Dominic Lawson gave an excellent speech some time ago about climate change. He made the point that, even if it were man-made, the cheapest thing to do was to spend money on mitigating the effects, rather than trying to get the Chinese not to own cars. For example, yes the cost of putting a ten foot high wall right along the Bagladeshi coast would be expensive - but nothing like as expensive as eg knocking 1% off world growth forever. And it probably wouldn't need to be 10 feet high - the present reckoning is for a rise of about 3cms per century in sea levels.And some idiot recently said that the sea was rising in some places and falling in others. This is complete nonsense.
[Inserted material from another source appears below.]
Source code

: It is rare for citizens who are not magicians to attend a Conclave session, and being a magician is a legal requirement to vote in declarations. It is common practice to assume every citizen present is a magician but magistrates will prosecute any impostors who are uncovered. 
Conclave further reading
The land may be changing ( South East England is sinking, North West Scotland is rising) but sea-level cannot be up in one place and down in another (ok, ok,apart from tides)

Anonymous said...

Fair point Dizzy. What started off as a genuine scientific debate has gone a bit media-mental and now you could be hanged if you say global warming isn't happening (which it obviously is, we're just not 100% sure why).

Anonymous said...

How did the Earth rid itself of the Ice Age given that man hadn't even evolved yet?

What is so hard about understanding that it is our life-giving - in that it gives life to every sentient creature and plant on our planet - sun that changes the climate, and it has been thus for millennia - long before man, and probably, long after.

Devil's Kitchen said...

"The theory of global warming may be wrong but it is by far the best theory we have to explain what is going on."

No, it isn't. It's actually one of the flimsiest theories around since there is no evidence for it at all. Twit.

DK

AntiCitizenOne said...

It's much easier for flight sim games to use a flat landscape. You might say this was a highly accurate computer model of a flat earth.

Recursive Computer models: near perfect data in * near perfect model = junk out.

Climate modelling doesn't have good models, or good data!

Tektlab said...

@verity: It is widely believed the Milankovitch cycle. This warmed the earth to the point when permafrost melted releasing methane (a more potent greenhouse gas than C02), reduced the earths albedo (reflectivity) and released more water vapour into the air. These effects and others warmed the earth further.
By adding C02 to the atmosphere, we are increasing it even more than the natural variations just stated.